Material for this task |
^^^^
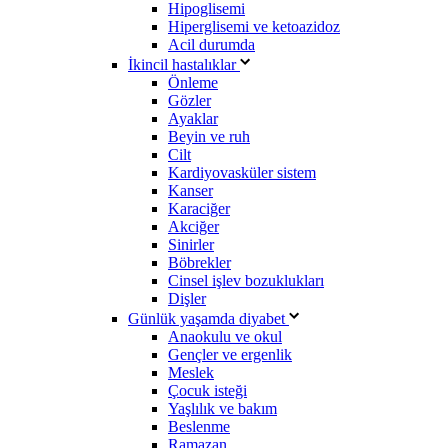
Hipoglisemi
Hiperglisemi ve ketoazidoz
Acil durumda
İkincil hastalıklar
Önleme
Gözler
Ayaklar
Beyin ve ruh
Cilt
Kardiyovasküler sistem
Kanser
Karaciğer
Akciğer
Sinirler
Böbrekler
Cinsel işlev bozuklukları
Dişler
Günlük yaşamda diyabet
Anaokulu ve okul
Gençler ve ergenlik
Meslek
Çocuk isteği
Yaşlılık ve bakım
Beslenme
Ramazan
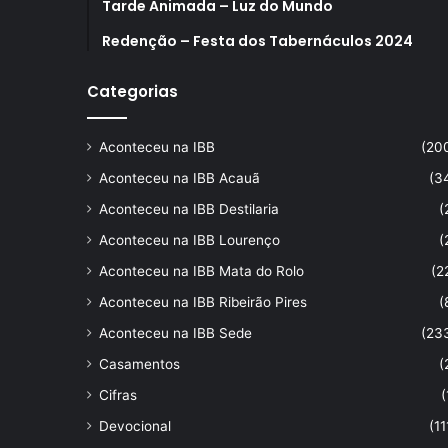
Tarde Animada – Luz do Mundo
Redenção – Festa dos Tabernáculos 2024
Categorias
Aconteceu na IBB
(20
Aconteceu na IBB Acauã
(3
Aconteceu na IBB Destilaria
(
Aconteceu na IBB Lourenço
(
Aconteceu na IBB Mata do Rolo
(2
Aconteceu na IBB Ribeirão Pires
(
Aconteceu na IBB Sede
(23
Casamentos
(
Cifras
(
Devocional
(11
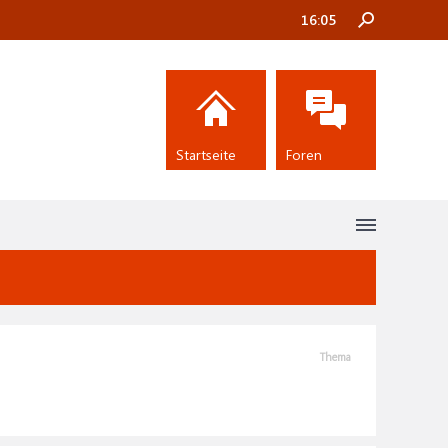
16:05
Startseite
Foren
Thema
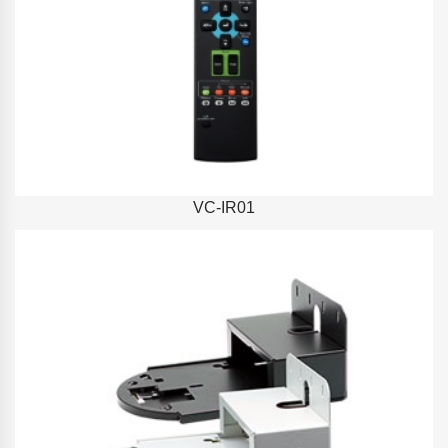
VC-IR01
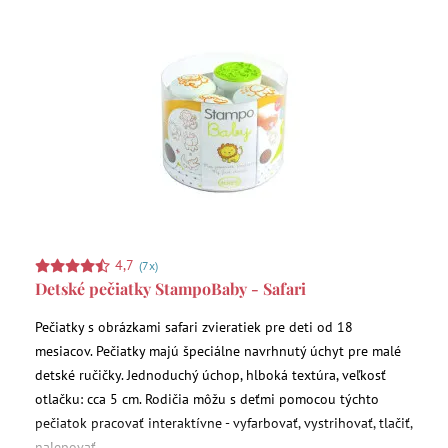
4,7
(7x)
Detské pečiatky StampoBaby - Safari
Pečiatky s obrázkami safari zvieratiek pre deti od 18
mesiacov. Pečiatky majú špeciálne navrhnutý úchyt pre malé
detské ručičky. Jednoduchý úchop, hlboká textúra, veľkosť
otlačku: cca 5 cm. Rodičia môžu s deťmi pomocou týchto
pečiatok pracovať interaktívne - vyfarbovať, vystrihovať, tlačiť,
nalepovať.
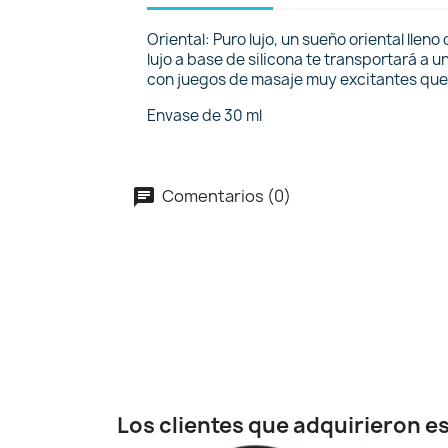
Oriental: Puro lujo, un sueño oriental llen
lujo a base de silicona te transportará a
con juegos de masaje muy excitantes que, 
Envase de 30 ml
Comentarios (0)
Los clientes que adquirieron 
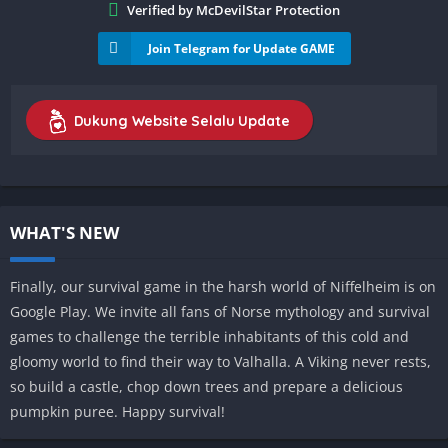
Verified by McDevilStar Protection
Join Telegram for Update GAME
Dukung Website Selalu Update
WHAT'S NEW
Finally, our survival game in the harsh world of Niffelheim is on
Google Play. We invite all fans of Norse mythology and survival
games to challenge the terrible inhabitants of this cold and
gloomy world to find their way to Valhalla. A Viking never rests,
so build a castle, chop down trees and prepare a delicious
pumpkin puree. Happy survival!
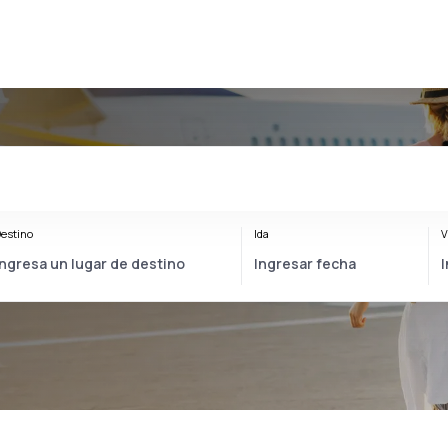
estino
Ida
V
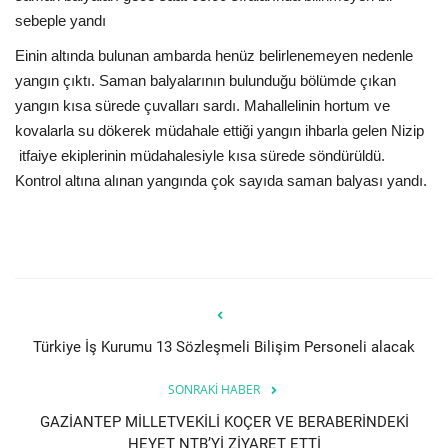
sebeple yandı
Einin altında bulunan ambarda henüz belirlenemeyen nedenle
yangın çıktı. Saman balyalarının bulunduğu bölümde çıkan
yangın kısa sürede çuvalları sardı. Mahallelinin hortum ve
kovalarla su dökerek müdahale ettiği yangın ihbarla gelen Nizip
itfaiye ekiplerinin müdahalesiyle kısa sürede söndürüldü.
Kontrol altına alınan yangında çok sayıda saman balyası yandı.
Türkiye İş Kurumu 13 Sözleşmeli Bilişim Personeli alacak
SONRAKI HABER
GAZİANTEP MİLLETVEKİLİ KOÇER VE BERABERİNDEKİ
HEYET NTB’Yİ ZİYARET ETTİ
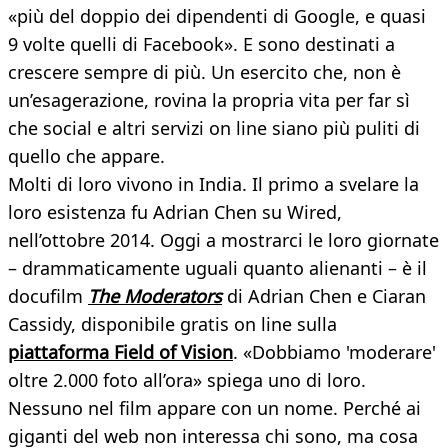
«più del doppio dei dipendenti di Google, e quasi
9 volte quelli di Facebook». E sono destinati a
crescere sempre di più. Un esercito che, non è
un’esagerazione, rovina la propria vita per far sì
che social e altri servizi on line siano più puliti di
quello che appare.
Molti di loro vivono in India. Il primo a svelare la
loro esistenza fu Adrian Chen su Wired,
nell’ottobre 2014. Oggi a mostrarci le loro giornate
– drammaticamente uguali quanto alienanti – è il
docufilm
The Moderators
di Adrian Chen e Ciaran
Cassidy, disponibile gratis on line sulla
piattaforma Field of Vision
. «Dobbiamo 'moderare'
oltre 2.000 foto all’ora» spiega uno di loro.
Nessuno nel film appare con un nome. Perché ai
giganti del web non interessa chi sono, ma cosa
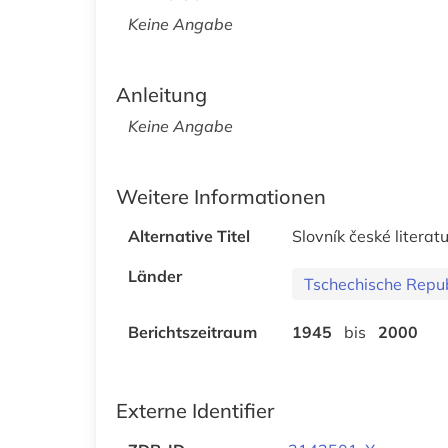
Keine Angabe
Anleitung
Keine Angabe
Weitere Informationen
Alternative Titel
Slovník české litera
Länder
Tschechische Repub
Berichtszeitraum
1945
bis
2000
Externe Identifier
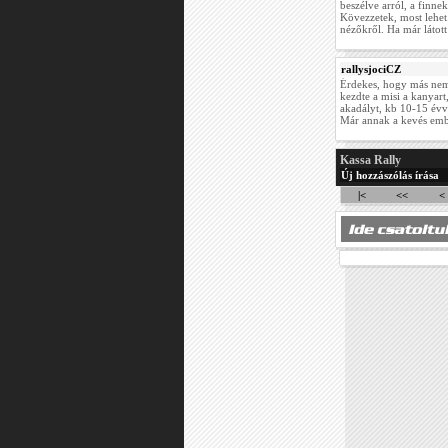
beszélve arról, a finne
Kövezzetek, most lehet.
nézőkről. Ha már látot
rallysjociCZ
Érdekes, hogy más nem 
kezdte a misi a kanyart
akadályt, kb 10-15 évvel
Már annak a kevés ember
Kassa Rally
Új hozzászólás írása
|<
<<
<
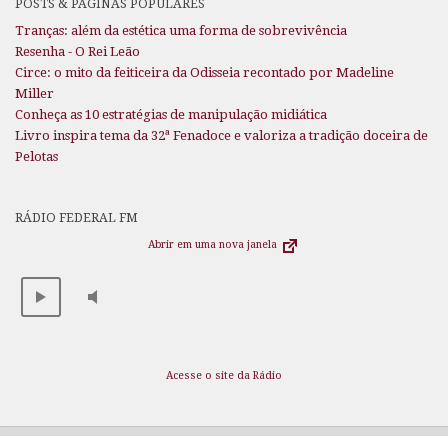
POSTS & PÁGINAS POPULARES
Tranças: além da estética uma forma de sobrevivência
Resenha - O Rei Leão
Circe: o mito da feiticeira da Odisseia recontado por Madeline
Miller
Conheça as 10 estratégias de manipulação midiática
Livro inspira tema da 32ª Fenadoce e valoriza a tradição doceira de
Pelotas
RÁDIO FEDERAL FM
Abrir em uma nova janela
Acesse o site da Rádio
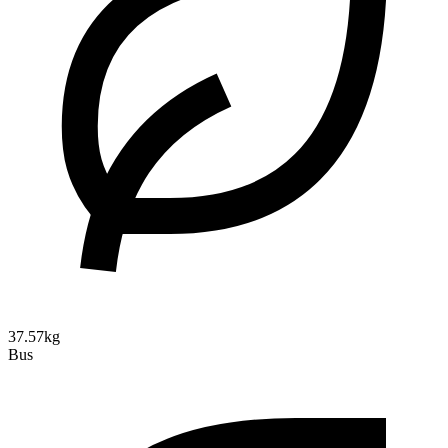
37.57kg
Bus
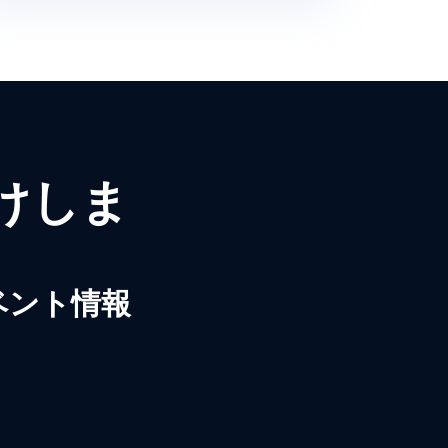
届けしま
ベント情報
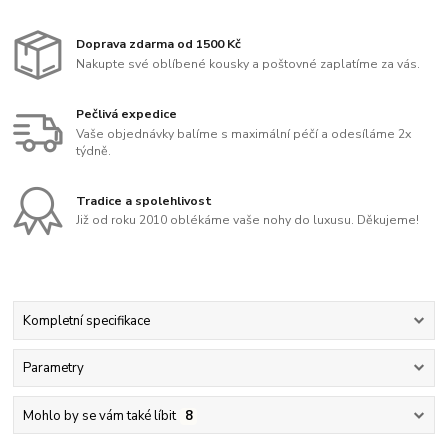
Doprava zdarma od 1500 Kč
Nakupte své oblíbené kousky a poštovné zaplatíme za vás.
Pečlivá expedice
Vaše objednávky balíme s maximální péčí a odesíláme 2x
týdně.
Tradice a spolehlivost
Již od roku 2010 oblékáme vaše nohy do luxusu. Děkujeme!
Kompletní specifikace
Parametry
Mohlo by se vám také líbit
8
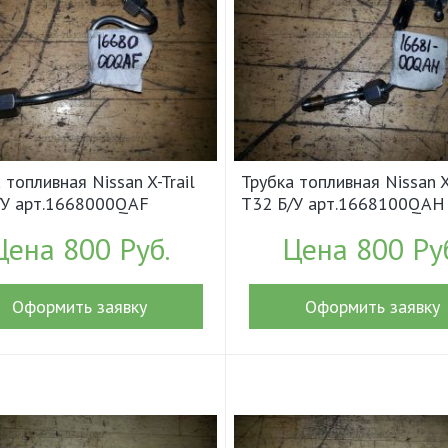
 топливная Nissan X-Trail
Трубка топливная Nissan X
/У арт.1668000QAF
T32 Б/У арт.1668100QAH
7)
(18489)
Цена 800 Руб.
Цена 800 Ру
Оформить заявку
Оформить заявку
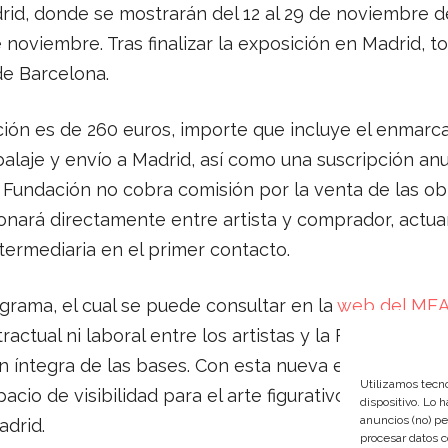
rid, donde se mostrarán del 12 al 29 de noviembre d
 noviembre. Tras finalizar la exposición en Madrid, t
e Barcelona.
ción es de 260 euros, importe que incluye el enmarca
laje y envío a Madrid, así como una suscripción anu
a Fundación no cobra comisión por la venta de las obr
onará directamente entre artista y comprador, actuan
ermediaria en el primer contacto.
grama, el cual se puede consultar en la
web del ME
ractual ni laboral entre los artistas y la Fundación, y
n íntegra de las bases. Con esta nueva edición, The
Utilizamos tecno
cio de visibilidad para el arte figurativo contempor
dispositivo. Lo 
anuncios (no) pe
adrid.
procesar datos c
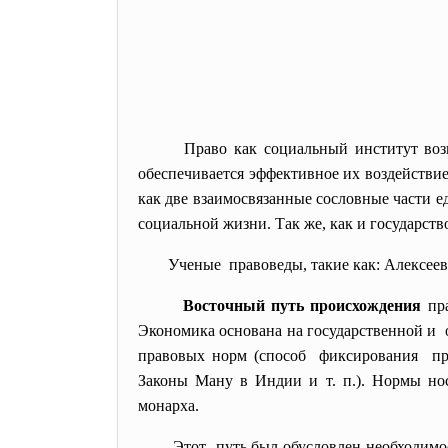
Право как социальный институт воз
обеспечивается эффективное их воздействи
как две взаимосвязанные сословные части 
социальной жизни. Так же, как и государств
Ученые правоведы, такие как: Алексеев
Восточный путь происхождения
пр
Экономика основана на государственной и 
правовых норм (способ фиксирования пра
Законы Ману в Индии и т. п.). Нормы но
монарха.
Этот путь был обусловлен необходим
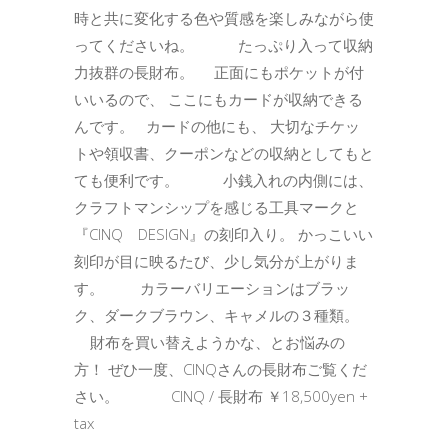
時と共に変化する色や質感を楽しみながら使
ってくださいね。 たっぷり入って収納
力抜群の長財布。 正面にもポケットが付
いいるので、 ここにもカードが収納できる
んです。 カードの他にも、 大切なチケッ
トや領収書、クーポンなどの収納としてもと
ても便利です。 小銭入れの内側には、
クラフトマンシップを感じる工具マークと
『CINQ DESIGN』の刻印入り。 かっこいい
刻印が目に映るたび、少し気分が上がりま
す。 カラーバリエーションはブラッ
ク、ダークブラウン、キャメルの３種類。
財布を買い替えようかな、とお悩みの
方！ ぜひ一度、CINQさんの長財布ご覧くだ
さい。 CINQ / 長財布 ￥18,500yen +
tax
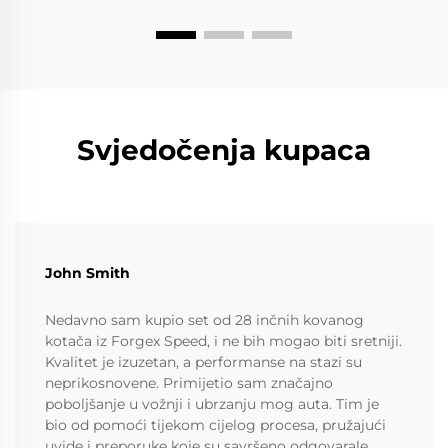
Svjedočenja kupaca
John Smith
Nedavno sam kupio set od 28 inčnih kovanog
kotača iz Forgex Speed, i ne bih mogao biti sretniji.
Kvalitet je izuzetan, a performanse na stazi su
neprikosnovene. Primijetio sam značajno
poboljšanje u vožnji i ubrzanju mog auta. Tim je
bio od pomoći tijekom cijelog procesa, pružajući
uvide i preporuke koje su savršeno odgovarale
^^^^
Work request | Your answer should contain only the lines from the beginning of the listing above through the line with "Pečiatky s obrázkami", copied exactly and without the pictures.

Your solution |
Hipoglisemi
Hiperglisemi ve ketoazidoz
Acil durumda
İkincil hastalıklar
Önleme
Gözler
Ayaklar
Beyin ve ruh
Cilt
Kardiyovasküler sistem
Kanser
Karaciğer
Akciğer
Sinirler
Böbrekler
Cinsel işlev bozuklukları
Dişler
Günlük yaşamda diyabet
Anaokulu ve okul
Gençler ve ergenlik
Meslek
Çocuk isteği
Yaşlılık ve bakım
Beslenme
Ramazan
Tarde Animada – Luz do Mundo
Redenção – Festa dos Tabernáculos 2024
Categorias
Aconteceu na IBB
(20
Aconteceu na IBB Acauã
(3
Aconteceu na IBB Destilaria
(
Aconteceu na IBB Lourenço
(
Aconteceu na IBB Mata do Rolo
(2
Aconteceu na IBB Ribeirão Pires
(
Aconteceu na IBB Sede
(23
Casamentos
(
Cifras
(
Devocional
(11
16:05
Startseite
Foren
Thema
VC-IR01
4,7
(7x)
Detské pečiatky StampoBaby - Safari
Pečiatky s obrázkami safari zvieratiek pre deti od 18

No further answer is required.